EXERCISE GOAL
Transcribe the part of the forum thread on finding one tree inside another that begins at the words "3. Precompute skip" and stops after "of the bigger tree.".

TEXT SECTION
★ ★ ★ ★ ★ ★ ★
I don't understand your question ? if T2 < T1, how do you know this, other than acutally traversing the T1 with values of T2. That is what Swati's code above does, there are couple of cases she does not take into account which I pointed out.

I have a solution. If it is a repetition of one of the previous algos, please forgive.

1. Flatten T1, Flatten T2, (some traversal algo).

2. Now you have a big string and a small string.

3. Precompute skip array for the smaller string and do a string comparison. This is almost O(strlen(T2));

Step 3 is actually Knuth Morris Pratt algorithm. You can find it on Wikipedia.

Suggestions/comments/criticisms welcome.

Thanks,

Rohith Menon.

I think this is the solution: Traverse both the trees in-order and then check if the sequence generated by the smaller tree is a part of that generated the bigger tree. If that is the case, then the smaller one can be considered to be a part of the bigger tree.

Please correct me if I am wrong.

The linear data structure (string, list or array) obtained by visiting the tree in-order does not describe the tree unambiguously, i.e. two different trees can yield the same sequence.

But I think that the pair of sequences obtained from visiting in-order and then in pre-order uniquely describes the tree (the tree can be unambiguously reconstructed from the 2 sequences).

First of all, is it binary search tree?

I think we need to use recursive algo

bool isPartOf(Tree* tree1,Tree* tree2)

{

if(!tree2)

{

return 1;

}

if(!tree1)

{

return 0;

}

if(tree1->data=tree2->data)

{

if(isPartOf(tree1->left,tree2->left)&&(isPartOf(tree1->right,tree2->right))

return true;

}

else

return (isPartOf(tree1->left,tree2)||isPartOf(tree1->right,tree2));

}

Compute the Merkle hash tree of T1. This is a one time operation (I assume many T2s subtrees will be looked to see if they are subtrees of T1). Also, for each node in T1, compute the height of the subtree having the node as root. Build a hashtable which maps heigths of subtrees to a linked list which contains pointers to the roots of the subtrees of T1 which have the same height.
★ ★ ★ ★ ★ ★ ★
RAW RECORDS
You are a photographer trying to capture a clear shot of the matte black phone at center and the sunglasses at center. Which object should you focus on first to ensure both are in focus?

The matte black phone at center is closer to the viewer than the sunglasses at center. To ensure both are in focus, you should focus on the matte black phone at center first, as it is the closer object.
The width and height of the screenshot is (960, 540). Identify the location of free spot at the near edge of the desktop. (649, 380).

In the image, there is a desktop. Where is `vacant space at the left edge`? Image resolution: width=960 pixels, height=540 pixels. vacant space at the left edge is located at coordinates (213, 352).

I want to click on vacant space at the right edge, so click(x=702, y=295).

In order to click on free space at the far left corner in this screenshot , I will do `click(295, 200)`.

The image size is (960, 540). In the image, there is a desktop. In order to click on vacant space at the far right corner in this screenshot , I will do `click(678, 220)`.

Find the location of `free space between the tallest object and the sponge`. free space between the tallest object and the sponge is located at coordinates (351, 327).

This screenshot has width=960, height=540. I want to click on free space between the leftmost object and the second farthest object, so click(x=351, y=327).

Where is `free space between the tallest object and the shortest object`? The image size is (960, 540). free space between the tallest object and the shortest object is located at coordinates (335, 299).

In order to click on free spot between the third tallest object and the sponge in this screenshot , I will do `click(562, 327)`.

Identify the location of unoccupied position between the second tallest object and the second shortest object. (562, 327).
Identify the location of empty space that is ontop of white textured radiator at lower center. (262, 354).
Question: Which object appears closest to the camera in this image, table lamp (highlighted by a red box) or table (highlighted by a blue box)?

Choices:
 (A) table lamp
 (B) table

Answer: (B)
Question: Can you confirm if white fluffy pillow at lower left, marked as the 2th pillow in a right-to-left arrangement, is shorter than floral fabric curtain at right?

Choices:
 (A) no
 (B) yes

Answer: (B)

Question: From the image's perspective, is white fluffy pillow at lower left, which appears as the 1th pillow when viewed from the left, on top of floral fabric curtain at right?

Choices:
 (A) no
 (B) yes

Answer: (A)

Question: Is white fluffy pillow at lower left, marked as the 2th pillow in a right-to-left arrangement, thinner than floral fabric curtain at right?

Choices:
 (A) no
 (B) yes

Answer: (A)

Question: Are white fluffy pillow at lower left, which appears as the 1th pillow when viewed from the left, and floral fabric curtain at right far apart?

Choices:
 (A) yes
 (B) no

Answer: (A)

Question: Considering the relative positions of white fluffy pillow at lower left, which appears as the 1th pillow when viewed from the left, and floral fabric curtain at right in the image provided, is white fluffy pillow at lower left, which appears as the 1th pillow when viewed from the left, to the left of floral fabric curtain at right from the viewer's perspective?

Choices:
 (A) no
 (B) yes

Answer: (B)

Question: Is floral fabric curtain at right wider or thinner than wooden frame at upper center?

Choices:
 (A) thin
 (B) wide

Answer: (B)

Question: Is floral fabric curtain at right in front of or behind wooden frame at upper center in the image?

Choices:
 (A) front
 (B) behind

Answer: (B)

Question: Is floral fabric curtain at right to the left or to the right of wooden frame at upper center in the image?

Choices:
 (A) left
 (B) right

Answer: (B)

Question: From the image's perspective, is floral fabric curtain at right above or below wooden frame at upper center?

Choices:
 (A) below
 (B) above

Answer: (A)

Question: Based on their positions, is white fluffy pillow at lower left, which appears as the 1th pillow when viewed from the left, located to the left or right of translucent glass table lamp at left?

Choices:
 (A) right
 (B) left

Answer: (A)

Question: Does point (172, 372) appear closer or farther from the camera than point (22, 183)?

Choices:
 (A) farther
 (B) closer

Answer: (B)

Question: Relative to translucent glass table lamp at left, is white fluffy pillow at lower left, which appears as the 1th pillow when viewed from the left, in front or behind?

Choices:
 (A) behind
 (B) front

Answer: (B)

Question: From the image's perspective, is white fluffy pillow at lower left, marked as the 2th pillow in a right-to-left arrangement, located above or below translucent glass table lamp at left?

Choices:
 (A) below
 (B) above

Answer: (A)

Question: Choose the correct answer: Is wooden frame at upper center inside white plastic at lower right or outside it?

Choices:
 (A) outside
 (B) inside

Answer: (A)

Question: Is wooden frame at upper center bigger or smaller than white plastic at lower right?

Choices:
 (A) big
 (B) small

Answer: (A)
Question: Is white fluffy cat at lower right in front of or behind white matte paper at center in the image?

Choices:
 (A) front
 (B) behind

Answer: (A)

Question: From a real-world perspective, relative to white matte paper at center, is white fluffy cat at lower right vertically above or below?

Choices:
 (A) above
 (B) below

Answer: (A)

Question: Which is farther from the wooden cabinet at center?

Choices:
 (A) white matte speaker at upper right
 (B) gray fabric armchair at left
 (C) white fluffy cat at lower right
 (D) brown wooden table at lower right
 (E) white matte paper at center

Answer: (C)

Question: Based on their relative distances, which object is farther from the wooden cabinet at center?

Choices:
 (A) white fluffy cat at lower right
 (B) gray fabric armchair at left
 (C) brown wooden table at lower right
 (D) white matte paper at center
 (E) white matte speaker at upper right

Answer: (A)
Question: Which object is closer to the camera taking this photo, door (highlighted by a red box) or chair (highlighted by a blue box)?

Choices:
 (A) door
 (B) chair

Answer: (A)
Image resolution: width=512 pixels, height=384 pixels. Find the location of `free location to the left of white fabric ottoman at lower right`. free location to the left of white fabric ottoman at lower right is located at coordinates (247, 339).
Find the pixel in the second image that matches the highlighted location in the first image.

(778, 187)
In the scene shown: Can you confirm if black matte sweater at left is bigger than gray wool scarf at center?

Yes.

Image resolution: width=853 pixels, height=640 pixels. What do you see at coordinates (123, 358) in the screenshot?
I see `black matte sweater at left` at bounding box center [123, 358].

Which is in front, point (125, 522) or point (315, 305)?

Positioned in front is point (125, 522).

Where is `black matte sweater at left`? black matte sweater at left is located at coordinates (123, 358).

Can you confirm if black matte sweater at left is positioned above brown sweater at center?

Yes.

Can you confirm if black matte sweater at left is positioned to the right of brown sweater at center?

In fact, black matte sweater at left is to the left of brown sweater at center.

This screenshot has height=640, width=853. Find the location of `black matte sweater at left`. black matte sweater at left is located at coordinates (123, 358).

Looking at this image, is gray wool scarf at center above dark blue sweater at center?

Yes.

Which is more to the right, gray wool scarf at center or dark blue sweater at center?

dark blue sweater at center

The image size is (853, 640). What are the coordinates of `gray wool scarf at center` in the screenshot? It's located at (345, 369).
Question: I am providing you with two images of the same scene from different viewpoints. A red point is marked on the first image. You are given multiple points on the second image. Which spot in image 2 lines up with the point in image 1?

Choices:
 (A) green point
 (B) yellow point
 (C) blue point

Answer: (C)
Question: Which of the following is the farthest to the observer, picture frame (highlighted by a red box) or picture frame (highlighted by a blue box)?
★ ★ ★ ★ ★ ★ ★
WRITTEN REPLY
3. Precompute skip array for the smaller string and do a string comparison. This is almost O(strlen(T2));

Step 3 is actually Knuth Morris Pratt algorithm. You can find it on Wikipedia.

Suggestions/comments/criticisms welcome.

Thanks,

Rohith Menon.

I think this is the solution: Traverse both the trees in-order and then check if the sequence generated by the smaller tree is a part of that generated the bigger tree. If that is the case, then the smaller one can be considered to be a part of the bigger tree.